Extract to read
RE: Benefits of Unicode

From: Richard, Francois M (
Date: Mon Jan 29 2001 - 11:14:26 EST

More questions...

> More to Francois:
> >> When I create and exchange an HTML file for instance:
> >> <HTML>
> >> <TITLE>bla</TITLE>
> >> </HTML>
> >>
> >> only 'bla' is plain text. To conform to Unicode, does it
> mean I have to
> use
> >> the Unicode character set and encoding ONLY for 'bla'? (which would
> indicate
> >> mixing of character encoding in one single file)
> The HTML spec uses textual markup (as opposed to some binary
> file format),
> so what constitute plain text depends on how you're
> interpreting an HTML
> file. To an HTML parser, in a sense, it's all plain text; that is, the
> parser has to interpret the plain text date to identify
> tokens like <HTML>.
> After that parsing has occured, then at a different level the
> file has been
> analysed into content portions and markup portions, and at
> this level only
> the content portions are seen as plain text.

That would be my next question: Although I might have an HTML file encoded
in iso-8859-1, the parser has to interpret following the markup AND using
the Unicode repertoire (CCS).
Does this flexibility is taken into consideration anywhere into Unicode?

About this task
Copy out the passage of the post on Unicode and HTML from "More questions..." to "one single file)" word for word.

Dataset content
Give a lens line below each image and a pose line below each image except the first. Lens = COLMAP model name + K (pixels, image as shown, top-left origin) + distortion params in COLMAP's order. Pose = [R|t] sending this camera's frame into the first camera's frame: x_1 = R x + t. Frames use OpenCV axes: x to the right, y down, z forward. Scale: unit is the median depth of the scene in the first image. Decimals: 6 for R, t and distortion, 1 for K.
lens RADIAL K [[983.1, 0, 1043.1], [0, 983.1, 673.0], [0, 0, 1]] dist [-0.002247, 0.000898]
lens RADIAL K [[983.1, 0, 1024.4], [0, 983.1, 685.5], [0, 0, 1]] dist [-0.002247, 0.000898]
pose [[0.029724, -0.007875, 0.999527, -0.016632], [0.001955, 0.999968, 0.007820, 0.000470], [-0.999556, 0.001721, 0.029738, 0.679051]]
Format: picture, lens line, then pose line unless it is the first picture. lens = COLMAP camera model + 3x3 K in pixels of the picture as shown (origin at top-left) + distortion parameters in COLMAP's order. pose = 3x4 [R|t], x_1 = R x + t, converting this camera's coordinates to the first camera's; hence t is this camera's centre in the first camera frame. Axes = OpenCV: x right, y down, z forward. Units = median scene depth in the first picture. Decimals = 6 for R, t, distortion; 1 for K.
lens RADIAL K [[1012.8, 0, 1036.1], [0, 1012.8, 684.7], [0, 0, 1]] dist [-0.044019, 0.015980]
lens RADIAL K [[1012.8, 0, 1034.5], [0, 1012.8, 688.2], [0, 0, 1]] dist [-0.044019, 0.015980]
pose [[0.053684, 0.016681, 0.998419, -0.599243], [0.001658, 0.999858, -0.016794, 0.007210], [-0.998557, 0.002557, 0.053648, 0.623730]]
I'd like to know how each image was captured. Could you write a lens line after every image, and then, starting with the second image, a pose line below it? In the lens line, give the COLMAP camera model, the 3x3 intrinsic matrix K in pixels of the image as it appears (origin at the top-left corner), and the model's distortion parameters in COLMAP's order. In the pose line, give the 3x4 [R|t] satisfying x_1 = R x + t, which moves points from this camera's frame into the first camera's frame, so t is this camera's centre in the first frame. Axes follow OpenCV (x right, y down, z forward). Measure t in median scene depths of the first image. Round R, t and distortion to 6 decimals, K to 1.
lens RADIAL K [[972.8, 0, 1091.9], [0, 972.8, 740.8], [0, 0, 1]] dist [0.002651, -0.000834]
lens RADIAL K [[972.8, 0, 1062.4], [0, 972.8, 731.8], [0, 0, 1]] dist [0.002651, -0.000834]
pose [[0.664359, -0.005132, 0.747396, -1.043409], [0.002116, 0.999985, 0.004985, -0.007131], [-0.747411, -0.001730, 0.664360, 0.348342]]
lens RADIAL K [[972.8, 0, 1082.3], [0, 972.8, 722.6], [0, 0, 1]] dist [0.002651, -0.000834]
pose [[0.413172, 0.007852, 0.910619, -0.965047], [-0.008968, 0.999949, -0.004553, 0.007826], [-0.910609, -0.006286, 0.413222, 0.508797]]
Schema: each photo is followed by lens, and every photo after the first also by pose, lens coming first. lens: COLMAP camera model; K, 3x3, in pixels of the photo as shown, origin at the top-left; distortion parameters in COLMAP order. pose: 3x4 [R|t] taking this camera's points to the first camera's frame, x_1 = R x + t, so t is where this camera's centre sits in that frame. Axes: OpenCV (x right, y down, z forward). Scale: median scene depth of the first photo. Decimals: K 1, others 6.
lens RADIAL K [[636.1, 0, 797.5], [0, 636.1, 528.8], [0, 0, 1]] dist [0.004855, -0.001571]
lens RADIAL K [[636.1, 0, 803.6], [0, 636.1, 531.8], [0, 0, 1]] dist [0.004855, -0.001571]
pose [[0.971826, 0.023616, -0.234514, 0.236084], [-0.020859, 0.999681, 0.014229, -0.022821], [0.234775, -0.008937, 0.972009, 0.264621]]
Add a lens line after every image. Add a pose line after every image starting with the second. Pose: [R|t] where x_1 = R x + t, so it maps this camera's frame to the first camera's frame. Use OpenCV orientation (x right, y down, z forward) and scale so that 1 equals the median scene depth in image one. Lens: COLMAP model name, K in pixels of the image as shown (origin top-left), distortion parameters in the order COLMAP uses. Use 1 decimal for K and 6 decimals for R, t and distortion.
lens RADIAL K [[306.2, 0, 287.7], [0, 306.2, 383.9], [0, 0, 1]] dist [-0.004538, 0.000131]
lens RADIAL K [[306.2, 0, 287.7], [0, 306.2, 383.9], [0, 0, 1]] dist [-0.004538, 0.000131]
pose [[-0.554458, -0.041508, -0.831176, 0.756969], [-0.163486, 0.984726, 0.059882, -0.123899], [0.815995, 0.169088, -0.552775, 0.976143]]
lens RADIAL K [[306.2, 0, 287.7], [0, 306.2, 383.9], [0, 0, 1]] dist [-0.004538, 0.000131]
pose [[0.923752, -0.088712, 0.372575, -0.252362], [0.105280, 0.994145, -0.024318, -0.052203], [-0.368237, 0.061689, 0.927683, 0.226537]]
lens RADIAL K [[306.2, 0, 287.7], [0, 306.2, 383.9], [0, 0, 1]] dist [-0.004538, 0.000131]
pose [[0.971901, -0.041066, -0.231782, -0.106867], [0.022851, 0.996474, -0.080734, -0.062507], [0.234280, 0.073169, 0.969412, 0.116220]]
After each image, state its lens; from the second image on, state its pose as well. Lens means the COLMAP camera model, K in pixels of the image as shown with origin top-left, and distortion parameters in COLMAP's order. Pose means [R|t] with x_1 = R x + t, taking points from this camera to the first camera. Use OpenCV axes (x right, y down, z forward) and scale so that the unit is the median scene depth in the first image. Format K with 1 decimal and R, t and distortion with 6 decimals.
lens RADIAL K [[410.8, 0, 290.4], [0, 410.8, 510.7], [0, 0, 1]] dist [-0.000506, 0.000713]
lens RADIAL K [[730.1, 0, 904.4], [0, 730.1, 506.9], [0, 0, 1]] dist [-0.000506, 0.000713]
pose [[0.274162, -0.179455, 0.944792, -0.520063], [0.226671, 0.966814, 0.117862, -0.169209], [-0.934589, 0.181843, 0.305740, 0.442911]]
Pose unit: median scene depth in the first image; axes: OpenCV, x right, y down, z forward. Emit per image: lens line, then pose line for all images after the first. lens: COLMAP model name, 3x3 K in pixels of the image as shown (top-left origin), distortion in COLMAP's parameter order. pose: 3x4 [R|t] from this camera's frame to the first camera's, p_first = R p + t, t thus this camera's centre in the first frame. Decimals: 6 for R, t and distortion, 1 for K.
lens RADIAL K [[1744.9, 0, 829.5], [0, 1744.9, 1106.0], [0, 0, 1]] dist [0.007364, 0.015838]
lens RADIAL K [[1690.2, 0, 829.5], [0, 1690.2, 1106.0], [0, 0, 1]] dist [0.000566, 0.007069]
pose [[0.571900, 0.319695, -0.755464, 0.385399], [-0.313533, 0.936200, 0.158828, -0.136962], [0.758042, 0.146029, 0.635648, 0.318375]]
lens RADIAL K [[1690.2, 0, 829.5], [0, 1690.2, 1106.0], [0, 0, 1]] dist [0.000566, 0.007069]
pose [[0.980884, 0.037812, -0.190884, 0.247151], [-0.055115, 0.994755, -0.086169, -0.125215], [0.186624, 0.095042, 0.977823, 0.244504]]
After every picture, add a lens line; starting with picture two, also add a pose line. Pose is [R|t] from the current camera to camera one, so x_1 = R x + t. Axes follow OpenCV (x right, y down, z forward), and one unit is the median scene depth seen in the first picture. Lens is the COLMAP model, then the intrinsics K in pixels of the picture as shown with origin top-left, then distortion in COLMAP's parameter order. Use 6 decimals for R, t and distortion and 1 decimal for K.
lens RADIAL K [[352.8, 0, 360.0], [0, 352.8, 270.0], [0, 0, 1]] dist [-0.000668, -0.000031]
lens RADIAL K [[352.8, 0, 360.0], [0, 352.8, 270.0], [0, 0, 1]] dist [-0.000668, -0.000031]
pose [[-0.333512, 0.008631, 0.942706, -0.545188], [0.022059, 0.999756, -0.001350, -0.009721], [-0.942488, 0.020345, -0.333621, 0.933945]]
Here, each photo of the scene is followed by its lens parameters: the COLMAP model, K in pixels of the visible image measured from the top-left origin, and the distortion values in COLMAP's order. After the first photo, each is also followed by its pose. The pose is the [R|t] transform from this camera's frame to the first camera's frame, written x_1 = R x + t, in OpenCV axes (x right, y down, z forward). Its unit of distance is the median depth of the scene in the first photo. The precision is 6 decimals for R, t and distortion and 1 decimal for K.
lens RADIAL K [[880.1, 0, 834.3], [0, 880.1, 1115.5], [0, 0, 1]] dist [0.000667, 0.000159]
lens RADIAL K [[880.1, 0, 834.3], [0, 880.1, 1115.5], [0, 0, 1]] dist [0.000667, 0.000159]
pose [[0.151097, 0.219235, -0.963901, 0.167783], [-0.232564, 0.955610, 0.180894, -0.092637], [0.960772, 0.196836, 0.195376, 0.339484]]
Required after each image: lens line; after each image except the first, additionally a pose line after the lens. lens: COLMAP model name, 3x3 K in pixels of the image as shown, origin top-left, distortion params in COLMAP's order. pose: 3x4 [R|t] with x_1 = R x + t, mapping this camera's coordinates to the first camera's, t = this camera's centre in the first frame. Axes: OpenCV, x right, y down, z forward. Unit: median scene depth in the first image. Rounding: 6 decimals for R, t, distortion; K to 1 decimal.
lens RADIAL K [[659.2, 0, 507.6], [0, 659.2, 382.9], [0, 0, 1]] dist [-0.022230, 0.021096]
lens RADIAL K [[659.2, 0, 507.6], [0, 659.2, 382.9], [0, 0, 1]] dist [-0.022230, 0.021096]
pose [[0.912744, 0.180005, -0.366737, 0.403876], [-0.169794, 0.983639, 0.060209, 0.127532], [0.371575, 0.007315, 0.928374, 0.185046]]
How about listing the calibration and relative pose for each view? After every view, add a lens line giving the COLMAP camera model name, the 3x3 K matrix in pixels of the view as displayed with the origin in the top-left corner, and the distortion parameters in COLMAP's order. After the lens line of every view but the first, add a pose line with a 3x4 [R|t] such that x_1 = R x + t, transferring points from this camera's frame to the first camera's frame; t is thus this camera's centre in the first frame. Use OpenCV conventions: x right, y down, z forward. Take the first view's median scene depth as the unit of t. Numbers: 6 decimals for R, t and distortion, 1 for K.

Exercise answer
More questions...

> More to Francois:
> >> When I create and exchange an HTML file for instance:
> >> <HTML>
> >> <TITLE>bla</TITLE>
> >> </HTML>
> >>
> >> only 'bla' is plain text. To conform to Unicode, does it
> mean I have to
> use
> >> the Unicode character set and encoding ONLY for 'bla'? (which would
> indicate
> >> mixing of character encoding in one single file)